## Exercise description
Transcribe the text of every row below line for line, keeping each character and line break unchanged. Leave the pictures out of your answer.

*** Opening of Extracted data ***

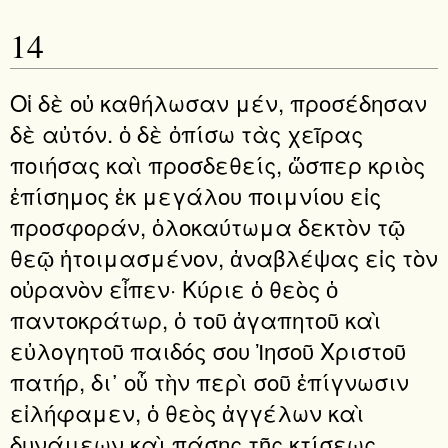
14
Οἱ δὲ οὐ καθήλωσαν μέν, προσέδησαν
δὲ αὐτόν. ὁ δὲ ὀπίσω τὰς χεῖρας
ποιήσας καὶ προσδεθείς, ὥσπερ κριὸς
ἐπίσημος ἐκ μεγάλου ποιμνίου εἰς
προσφοράν, ὁλοκαύτωμα δεκτὸν τῷ
θεῷ ἡτοιμασμένον, ἀναβλέψας εἰς τὸν
οὐρανὸν εἶπεν· Κύριε ὁ θεὸς ὁ
παντοκράτωρ, ὁ τοῦ ἀγαπητοῦ καὶ
εὐλογητοῦ παιδός σου Ἰησοῦ Χριστοῦ
πατήρ, δι᾿ οὗ τὴν περὶ σοῦ ἐπίγνωσιν
εἰλήφαμεν, ὁ θεὸς ἀγγέλων καὶ
δυνάμεων καὶ πάσης τῆς κτίσεως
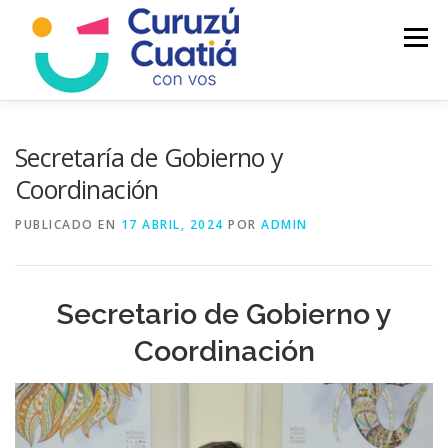
Saltar
al
Menú
contenido
LA CIUDAD
MUNICIPIO
NOTICIAS
Secretaría de Gobierno y
Coordinación
AUTOGESTION
HCD
CALENDARIO FISCAL
PUBLICADO EN
17 ABRIL, 2024
POR
ADMIN
Secretario de Gobierno y
Coordinación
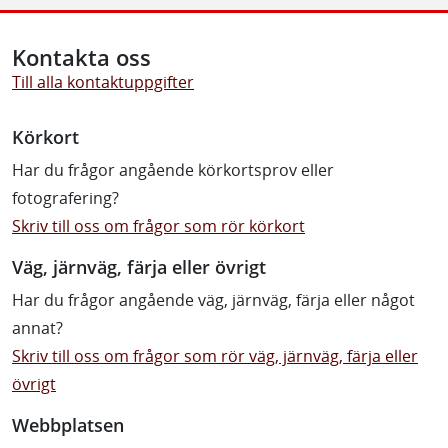
Kontakta oss
Till alla kontaktuppgifter
Körkort
Har du frågor angående körkortsprov eller
fotografering?
Skriv till oss om frågor som rör körkort
Väg, järnväg, färja eller övrigt
Har du frågor angående väg, järnväg, färja eller något
annat?
Skriv till oss om frågor som rör väg, järnväg, färja eller
övrigt
Webbplatsen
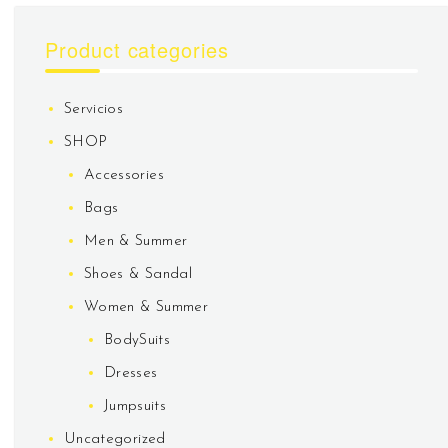
Product categories
Servicios
SHOP
Accessories
Bags
Men & Summer
Shoes & Sandal
Women & Summer
BodySuits
Dresses
Jumpsuits
Uncategorized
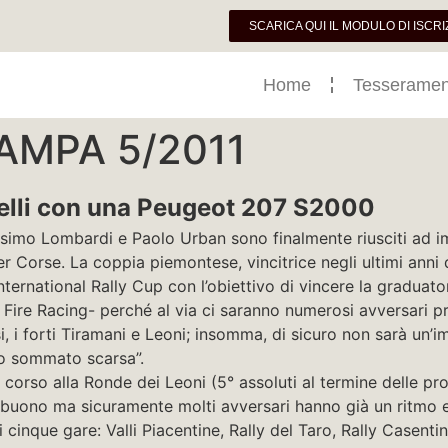
SCARICA QUI IL MODULO DI ISCRI
Home
Tesseramen
MPA 5/2011
relli con una Peugeot 207 S2000
assimo Lombardi e Paolo Urban sono finalmente riusciti ad 
orse. La coppia piemontese, vincitrice negli ultimi anni di 
nternational Rally Cup con l’obiettivo di vincere la graduato
ire Racing- perché al via ci saranno numerosi avversari pro
si, i forti Tiramani e Leoni; insomma, di sicuro non sarà un’i
to sommato scarsa”.
a corso alla Ronde dei Leoni (5° assoluti al termine delle pr
to buono ma sicuramente molti avversari hanno già un ritmo 
 cinque gare: Valli Piacentine, Rally del Taro, Rally Casentin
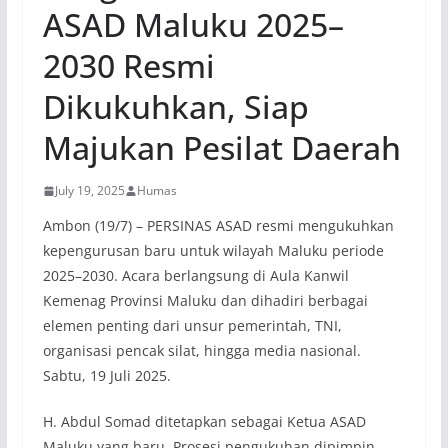
ASAD Maluku 2025–
2030 Resmi
Dikukuhkan, Siap
Majukan Pesilat Daerah
July 19, 2025
Humas
Ambon (19/7) – PERSINAS ASAD resmi mengukuhkan
kepengurusan baru untuk wilayah Maluku periode
2025–2030. Acara berlangsung di Aula Kanwil
Kemenag Provinsi Maluku dan dihadiri berbagai
elemen penting dari unsur pemerintah, TNI,
organisasi pencak silat, hingga media nasional.
Sabtu, 19 Juli 2025.
H. Abdul Somad ditetapkan sebagai Ketua ASAD
Maluku yang baru. Prosesi pengukuhan dipimpin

*** Close of Extracted data ***

## Reply
14
Οἱ δὲ οὐ καθήλωσαν μέν, προσέδησαν
δὲ αὐτόν. ὁ δὲ ὀπίσω τὰς χεῖρας
ποιήσας καὶ προσδεθείς, ὥσπερ κριὸς
ἐπίσημος ἐκ μεγάλου ποιμνίου εἰς
προσφοράν, ὁλοκαύτωμα δεκτὸν τῷ
θεῷ ἡτοιμασμένον, ἀναβλέψας εἰς τὸν
οὐρανὸν εἶπεν· Κύριε ὁ θεὸς ὁ
παντοκράτωρ, ὁ τοῦ ἀγαπητοῦ καὶ
εὐλογητοῦ παιδός σου Ἰησοῦ Χριστοῦ
πατήρ, δι᾿ οὗ τὴν περὶ σοῦ ἐπίγνωσιν
εἰλήφαμεν, ὁ θεὸς ἀγγέλων καὶ
δυνάμεων καὶ πάσης τῆς κτίσεως
Saltar
al
Menú
contenido
LA CIUDAD
MUNICIPIO
NOTICIAS
Secretaría de Gobierno y
Coordinación
AUTOGESTION
HCD
CALENDARIO FISCAL
PUBLICADO EN
17 ABRIL, 2024
POR
ADMIN
Secretario de Gobierno y
Coordinación
Kontakta oss
Till alla kontaktuppgifter
Körkort
Har du frågor angående körkortsprov eller
fotografering?
Skriv till oss om frågor som rör körkort
Väg, järnväg, färja eller övrigt
Har du frågor angående väg, järnväg, färja eller något
annat?
Skriv till oss om frågor som rör väg, järnväg, färja eller
övrigt
Webbplatsen
Product categories
Servicios
SHOP
Accessories
Bags
Men & Summer
Shoes & Sandal
Women & Summer
BodySuits
Dresses
Jumpsuits
Uncategorized
SCARICA QUI IL MODULO DI ISCRI
Home
Tesseramen
MPA 5/2011
relli con una Peugeot 207 S2000
assimo Lombardi e Paolo Urban sono finalmente riusciti ad 
orse. La coppia piemontese, vincitrice negli ultimi anni di 
nternational Rally Cup con l’obiettivo di vincere la graduato
ire Racing- perché al via ci saranno numerosi avversari pro
si, i forti Tiramani e Leoni; insomma, di sicuro non sarà un’i
to sommato scarsa”.
a corso alla Ronde dei Leoni (5° assoluti al termine delle pr
to buono ma sicuramente molti avversari hanno già un ritmo 
 cinque gare: Valli Piacentine, Rally del Taro, Rally Casentin
ASAD Maluku 2025–
2030 Resmi
Dikukuhkan, Siap
Majukan Pesilat Daerah
July 19, 2025
Humas
Ambon (19/7) – PERSINAS ASAD resmi mengukuhkan
kepengurusan baru untuk wilayah Maluku periode
2025–2030. Acara berlangsung di Aula Kanwil
Kemenag Provinsi Maluku dan dihadiri berbagai
elemen penting dari unsur pemerintah, TNI,
organisasi pencak silat, hingga media nasional.
Sabtu, 19 Juli 2025.
H. Abdul Somad ditetapkan sebagai Ketua ASAD
Maluku yang baru. Prosesi pengukuhan dipimpin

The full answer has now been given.